Patient outcomes also vary when underlying conditions or characteristics, including SDOH, impact overall health and complexity of services needed in the acute care setting [26]. WA state now requires hospitals to report certain data on SDOH to the Department of Health [7], which will improve the ability to account for these characteristics in future analyses of patient outcomes and provide more conclusive evidence related to health equity in different patients and communities.

Implications

Altogether, our findings provide a framework for examining relationships between staffing and patient outcomes more robustly, including components which are currently missing in most health services and health workforce research. Our refined model can be used to guide examination of the ‘new normal’ experienced in healthcare settings following the pandemic, where staffing of multiple care team roles has been unstable and community and organizational characteristics may undergo substantial change.

Findings also reinforce the difficulty of applying a blanket nurse staffing policy to individual organizations. To ensure safe staffing levels at the local, state, or national level, policy needs to reflect more than just the numbers of a specific type of staff at the bedside, instead drawing on a more comprehensive understanding of the communities, settings, and patients served at different facilities. This process may require more robust data collection and policy and budget commitment to ensuring an adequate supply of healthcare workers to achieve high quality outcomes.

Limitations

This study had several notable limitations. First, the timing of interviews during the COVID-19 pandemic made it challenging for hospital representatives to participate. Frontline staff were often unavailable, and leaders were frequently supporting patient care activities during surges in admissions.

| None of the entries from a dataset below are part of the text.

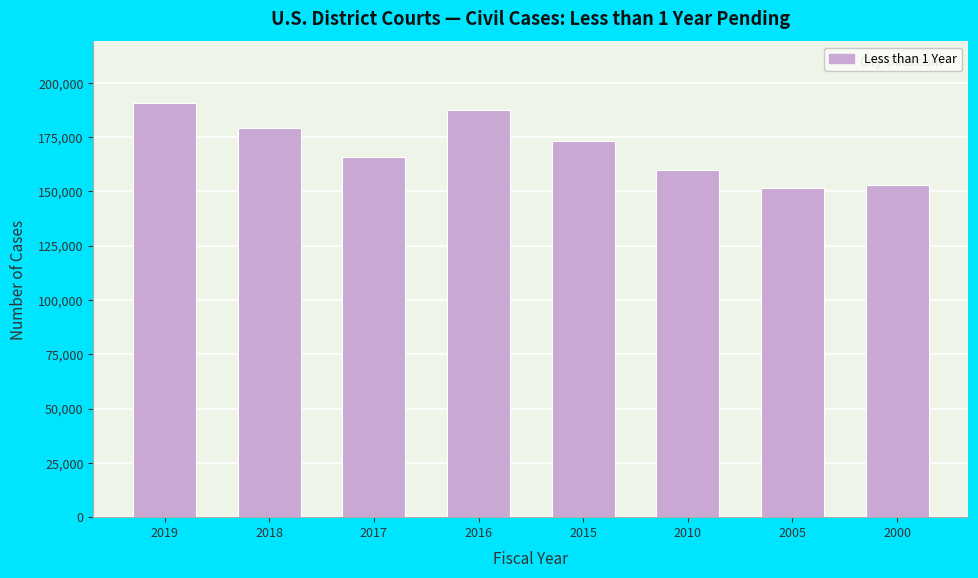

Reading left to right, extract all data points from this chart.

190576	179410	165702	187471	173199	159724	151485	153033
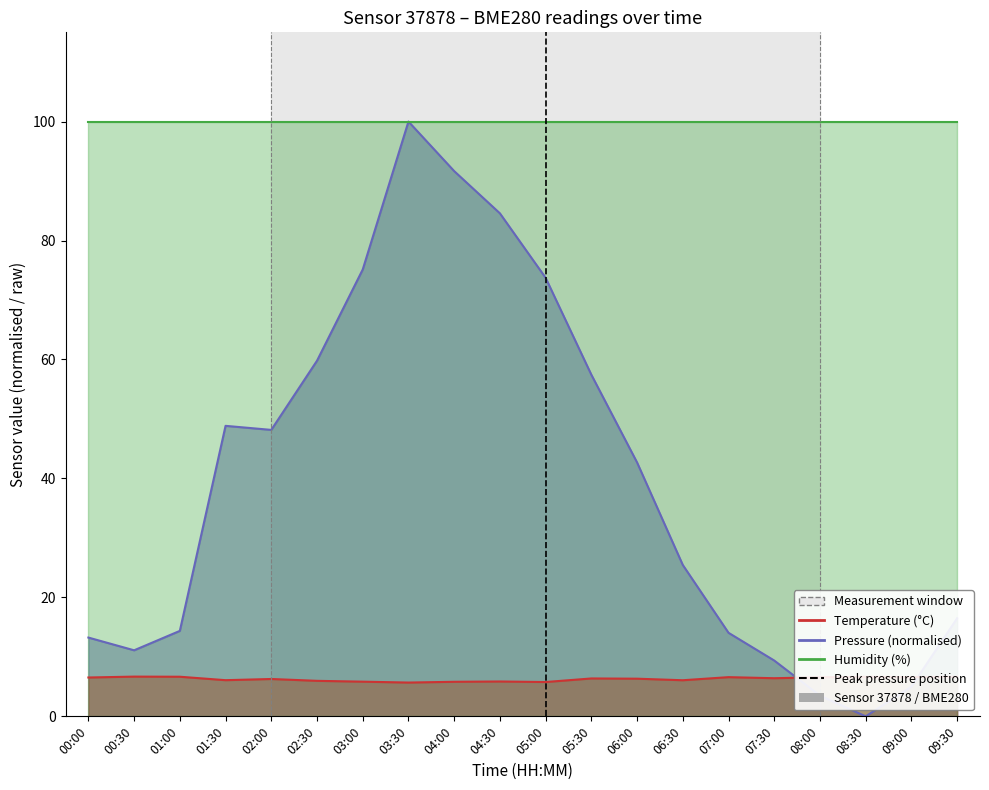

Which category has the highest value across all series?

05:00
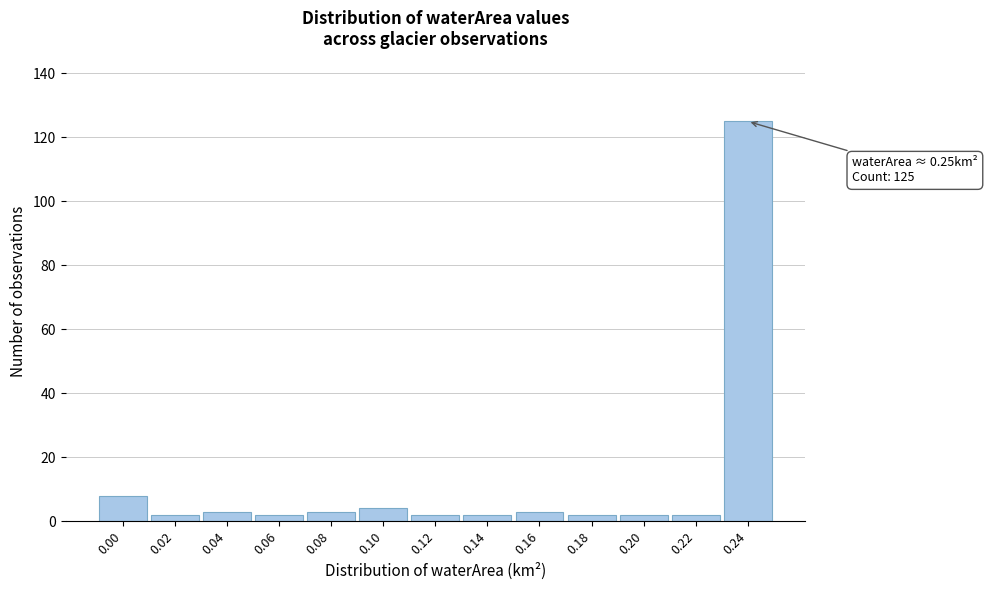

Reading left to right, what are all the values shown in this chart?

8	2	3	2	3	4	2	2	3	2	2	2	125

This resulted in less robust representation from some care team members and more prominent representation of executive and administrator perspectives, which may have focused the discussion on nurse staffing structures rather than perceptions of patient needs. Second, as the study focused on experiences before the pandemic, participants were asked to remember past perceptions, which challenged their focus and could have led to limited recall bias. Finally, as our model was iteratively developed throughout the interview period, interview questions were not static and discussion may have focused on elements that participants felt more strongly about, influencing the quantity of participant feedback on specific elements of the model.

Conclusion

Altogether, this study enhanced the initial findings of our scoping review by providing insight from healthcare personnel in several types of acute care hospitals across the state. Findings highlight the complexity and interrelatedness of the categories in the model, while drawing attention to critical gaps that must be addressed to better understand how communities, organizations, patients, and staffing all impact patient outcomes. Our study highlights the need to ensure that RN-centered care teams include appropriate care team staffing to meet the needs of patients, and that access to community resources is critical both for ensuring that patients receive efficient continuity of care throughout their recovery and seeing that acute care beds and staff are appropriately used. Future research should expand on this study to better understand lessons learned from the COVID-19 pandemic and the ‘new normal’ state of healthcare, with specific attention to staffing changes and care team composition that can direct future work to improve patient outcomes. Ensuring optimal staffing of care teams also has the potential to decrease burnout, leading to improved outcomes for acute care staff and improved retention of this vital workforce.